Location: Subtropical Horticulture Research
Project Number: 6631-21000-022-03
Start Date: Jul 01, 2012
End Date: Jun 30, 2014
RNA will be isolated from the leaves and flowers and developing fruit of a reference cultivar of the tree species, which is usually the most important commercial cultivar, by USDA-ARS SHRS staff. The collaborator will generate transcriptome (mRNA-Seq) libraries using in-house developed protocols. The reference cultivar library will be normalized and sequenced on the 454 platform and assembled to provide a reference transcriptome dataset. Individual read lengths are expected to average >400 nts, and assembled transcript sequences are expected to range up to ~12 kb. RNA from the other genetically diverse cultivars of that tree species will be sequenced on the Illumina platform using the most recent mRNA-Seq protocol improvements and read lengths of up to 120 nts. Sequence reads will be mapped to the reference transcriptome. A variant report will be generated that describes positions and statistical significance of mismatches. From these analyses single nucleotide polymorphisms and in/dels will be identified.
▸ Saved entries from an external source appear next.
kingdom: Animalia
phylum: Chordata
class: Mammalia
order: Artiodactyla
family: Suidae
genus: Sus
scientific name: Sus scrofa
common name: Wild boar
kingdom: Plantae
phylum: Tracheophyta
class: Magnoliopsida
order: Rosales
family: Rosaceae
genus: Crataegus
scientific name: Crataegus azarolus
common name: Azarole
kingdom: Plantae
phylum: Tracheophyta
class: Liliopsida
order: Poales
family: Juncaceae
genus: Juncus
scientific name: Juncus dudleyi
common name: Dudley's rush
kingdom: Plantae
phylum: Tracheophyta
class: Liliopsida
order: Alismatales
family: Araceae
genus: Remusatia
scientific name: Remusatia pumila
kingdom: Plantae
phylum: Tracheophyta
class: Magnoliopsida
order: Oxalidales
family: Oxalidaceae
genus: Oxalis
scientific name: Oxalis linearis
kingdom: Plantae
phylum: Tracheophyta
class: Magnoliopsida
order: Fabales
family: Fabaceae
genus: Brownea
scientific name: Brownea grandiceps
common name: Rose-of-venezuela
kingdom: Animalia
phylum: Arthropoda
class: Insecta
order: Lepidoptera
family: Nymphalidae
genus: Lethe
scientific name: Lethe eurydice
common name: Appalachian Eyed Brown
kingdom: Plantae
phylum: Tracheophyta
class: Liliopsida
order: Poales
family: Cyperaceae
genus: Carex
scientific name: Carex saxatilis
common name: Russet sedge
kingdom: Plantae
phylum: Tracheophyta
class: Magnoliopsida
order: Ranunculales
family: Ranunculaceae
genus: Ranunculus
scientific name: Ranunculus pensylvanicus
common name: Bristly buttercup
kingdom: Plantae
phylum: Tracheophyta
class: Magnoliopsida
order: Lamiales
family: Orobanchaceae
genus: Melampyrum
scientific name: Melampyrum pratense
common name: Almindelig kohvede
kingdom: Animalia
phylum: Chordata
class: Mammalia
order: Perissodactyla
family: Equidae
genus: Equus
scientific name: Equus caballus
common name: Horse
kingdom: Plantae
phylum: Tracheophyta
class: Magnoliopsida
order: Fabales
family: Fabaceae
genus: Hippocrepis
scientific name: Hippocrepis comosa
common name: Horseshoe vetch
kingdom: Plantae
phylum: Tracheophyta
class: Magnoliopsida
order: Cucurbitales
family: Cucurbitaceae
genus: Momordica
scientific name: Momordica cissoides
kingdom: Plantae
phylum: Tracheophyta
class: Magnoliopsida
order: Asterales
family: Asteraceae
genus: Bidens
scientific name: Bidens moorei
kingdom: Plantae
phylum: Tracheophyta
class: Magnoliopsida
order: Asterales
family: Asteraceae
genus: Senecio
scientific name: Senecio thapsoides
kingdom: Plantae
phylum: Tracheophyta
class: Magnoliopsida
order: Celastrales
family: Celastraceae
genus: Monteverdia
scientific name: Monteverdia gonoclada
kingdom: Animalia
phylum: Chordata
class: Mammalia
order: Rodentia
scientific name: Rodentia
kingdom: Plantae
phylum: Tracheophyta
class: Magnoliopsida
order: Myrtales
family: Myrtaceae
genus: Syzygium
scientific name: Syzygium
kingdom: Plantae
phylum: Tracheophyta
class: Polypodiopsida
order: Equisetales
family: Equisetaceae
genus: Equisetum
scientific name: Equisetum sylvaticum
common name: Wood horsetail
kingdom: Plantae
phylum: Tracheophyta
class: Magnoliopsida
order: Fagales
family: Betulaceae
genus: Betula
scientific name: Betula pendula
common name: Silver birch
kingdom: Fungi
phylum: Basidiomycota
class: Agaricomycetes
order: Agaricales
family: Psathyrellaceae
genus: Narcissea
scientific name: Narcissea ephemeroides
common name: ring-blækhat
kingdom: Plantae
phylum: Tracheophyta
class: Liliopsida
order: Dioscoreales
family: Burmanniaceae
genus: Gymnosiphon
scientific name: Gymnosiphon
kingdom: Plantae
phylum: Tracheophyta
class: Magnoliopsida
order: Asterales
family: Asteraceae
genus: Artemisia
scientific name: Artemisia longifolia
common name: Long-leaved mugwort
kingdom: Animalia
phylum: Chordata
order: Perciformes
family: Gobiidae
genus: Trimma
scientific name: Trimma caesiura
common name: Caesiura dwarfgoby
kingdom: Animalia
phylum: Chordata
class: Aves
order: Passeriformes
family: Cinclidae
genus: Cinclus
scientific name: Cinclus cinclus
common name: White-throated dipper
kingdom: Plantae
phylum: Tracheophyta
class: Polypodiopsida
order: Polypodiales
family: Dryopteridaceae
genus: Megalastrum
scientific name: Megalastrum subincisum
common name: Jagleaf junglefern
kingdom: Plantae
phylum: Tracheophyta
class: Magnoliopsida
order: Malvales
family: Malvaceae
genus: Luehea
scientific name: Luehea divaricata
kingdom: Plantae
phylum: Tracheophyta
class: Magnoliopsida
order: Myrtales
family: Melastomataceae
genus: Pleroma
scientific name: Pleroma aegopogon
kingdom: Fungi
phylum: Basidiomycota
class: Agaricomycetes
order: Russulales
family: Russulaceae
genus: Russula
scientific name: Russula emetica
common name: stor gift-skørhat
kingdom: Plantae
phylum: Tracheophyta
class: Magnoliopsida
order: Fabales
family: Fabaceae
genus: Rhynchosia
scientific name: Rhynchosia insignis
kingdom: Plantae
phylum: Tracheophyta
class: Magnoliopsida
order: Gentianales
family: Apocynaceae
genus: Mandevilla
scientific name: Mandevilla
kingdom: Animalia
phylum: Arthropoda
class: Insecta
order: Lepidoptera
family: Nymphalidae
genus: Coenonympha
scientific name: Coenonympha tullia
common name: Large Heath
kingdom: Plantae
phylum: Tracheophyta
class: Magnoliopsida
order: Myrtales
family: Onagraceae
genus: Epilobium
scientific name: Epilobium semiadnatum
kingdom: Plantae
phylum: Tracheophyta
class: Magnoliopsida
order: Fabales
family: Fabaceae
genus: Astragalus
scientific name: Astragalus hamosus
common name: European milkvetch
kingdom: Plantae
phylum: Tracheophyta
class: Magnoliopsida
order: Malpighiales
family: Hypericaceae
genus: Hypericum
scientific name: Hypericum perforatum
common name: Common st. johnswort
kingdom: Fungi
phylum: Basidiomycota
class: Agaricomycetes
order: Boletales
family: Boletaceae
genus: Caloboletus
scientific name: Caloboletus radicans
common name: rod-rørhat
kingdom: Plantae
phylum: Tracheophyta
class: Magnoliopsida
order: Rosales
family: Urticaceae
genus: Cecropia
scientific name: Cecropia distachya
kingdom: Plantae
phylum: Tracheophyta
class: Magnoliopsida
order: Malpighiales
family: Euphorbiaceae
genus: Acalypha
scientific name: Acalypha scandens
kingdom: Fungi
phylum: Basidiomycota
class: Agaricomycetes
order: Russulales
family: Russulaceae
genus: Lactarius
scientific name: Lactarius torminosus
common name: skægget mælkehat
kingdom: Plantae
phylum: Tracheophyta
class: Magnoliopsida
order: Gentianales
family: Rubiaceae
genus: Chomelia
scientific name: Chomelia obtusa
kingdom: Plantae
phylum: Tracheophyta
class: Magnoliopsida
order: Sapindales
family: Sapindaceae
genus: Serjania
A full SNP report will be generated. This report will identify: • Reference: the reference sequence against which the variant was detected. • Variant: an internal unique identifier for the variant. • Class: S=snp, I=insertion, D=deletion (relative to the reference). • Position: the base pair at which the variant occurs. • RefAllele: the allele for the reference sequence. • VarAllele: the allele for the variant reported. • Context: sub-sequence of the reference around the variant position. • BothStrands: has the variant been reported in reads from both strands? • AvgQual: the average quality of the bases in which the variant was reported. • MaxQual: the maximum quality of all bases in which the variant was reported. • NumReadsWithAllele: how many reads total exhibited the variant allele. • UniqAlns: how many reads exhibiting the allele were from unique alignments. • FreqDiff: the absolute value of the difference in frequency between varieties. Results from this analysis will be used to generate single nucleotide polymorphisms (SNP_ panels for use in USDA-ARS breeding programs for these tree species, generation of genetic maps when mapping populations are available and evaluation of genetic diversity of the germplasm collection of these tree species.